Tesla gets go ahead for 100MW Powerpack system in South Australia

Remember when Tesla CEO Elon Musk promised that he could have a backup power solution in place for South Australia in 100 days? The promise came after South Australia experienced severe storms that caused a blackout, leaving 1.7 million residents without power. Musk and his company will now get the chance to make good on that promise, as Tesla has been given the go ahead to proceed with its energy storage system.

It's hard to imagine that Telsa wouldn't be awarded the contract after a promise like that, but nonetheless, it sounds like the South Australian government made the company go through its bidding process all the same. Tesla announced today that its bid had been accepted, and now work on a 100MW/129MWh Powerpack system will get underway.

The system is going up near Jamestown, South Australia and will be paired a wind farm Neoen has set up in the area. Tesla will be handling the storage of this energy exclusively and plans to have it completed by December 2017. When it's completed, Tesla says it will be the "largest lithium-ion battery storage project in the world."
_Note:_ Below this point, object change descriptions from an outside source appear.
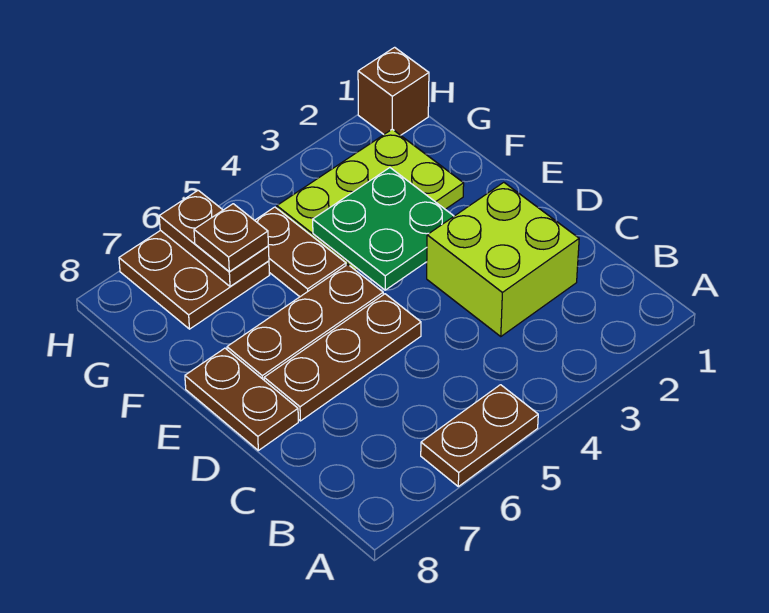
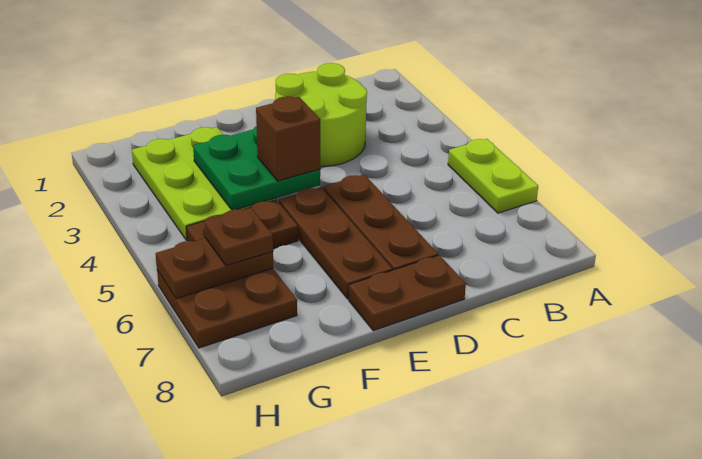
brown plate A5:A6 level 1 -> lime plate A5:A6 level 1
lime brick C2:D3 level 1 -> lime round brick C2:D3 level 1
brown brick H1 level 1 -> brown brick E4 level 3

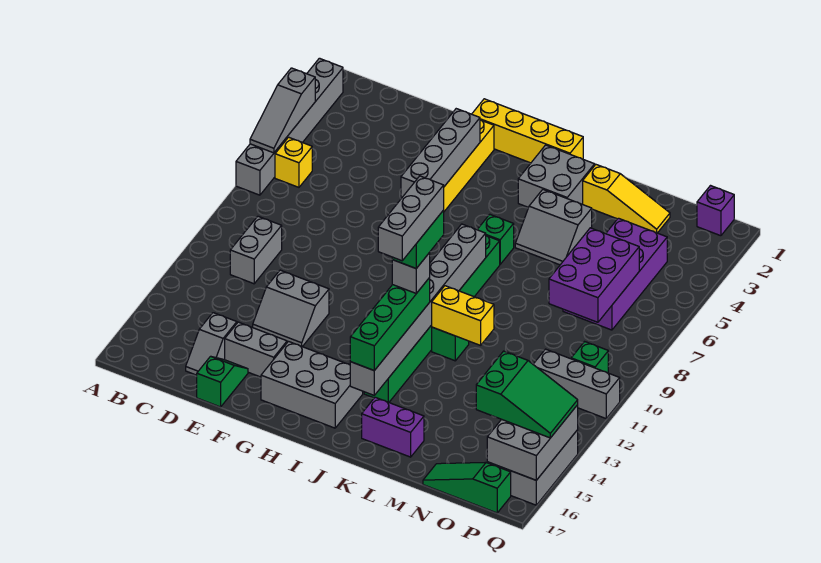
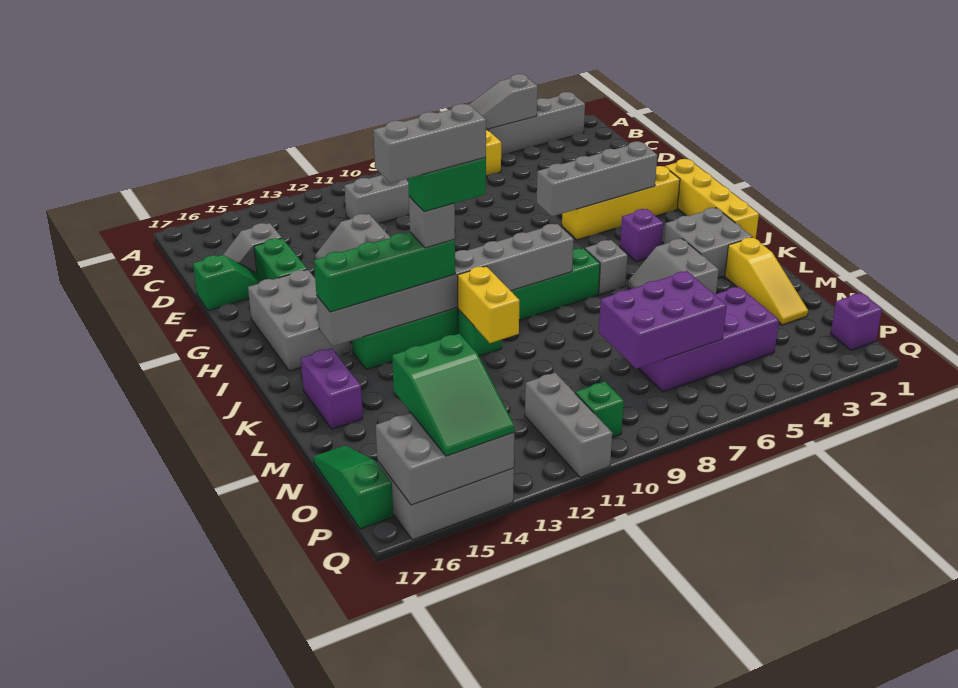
grey brick E15:F15 level 1 -> green brick E15:F15 level 1
none -> purple brick I4 level 1
green brick J6 level 1 -> grey brick J6 level 1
In more specific terms, this Powerpack system will be able to store enough energy to power 30,000 homes. Not only will it be there for times when large-scale blackouts happen, but it can also contribute during times when South Australia's grid is under heavy load. In short, it will supply emergency power during blackouts and extra power at peak load times during the summer.

Beyond this new Powerpack system, Tesla has also started installing Powerwall batteries in homes throughout South Australia, giving individual households the ability to store power for use in times of shortages as well. This new system should help a lot when it comes to the stability of South Australia's power grid, so once it's up and running, hopefully we won't hear about the country's electricy struggles as much.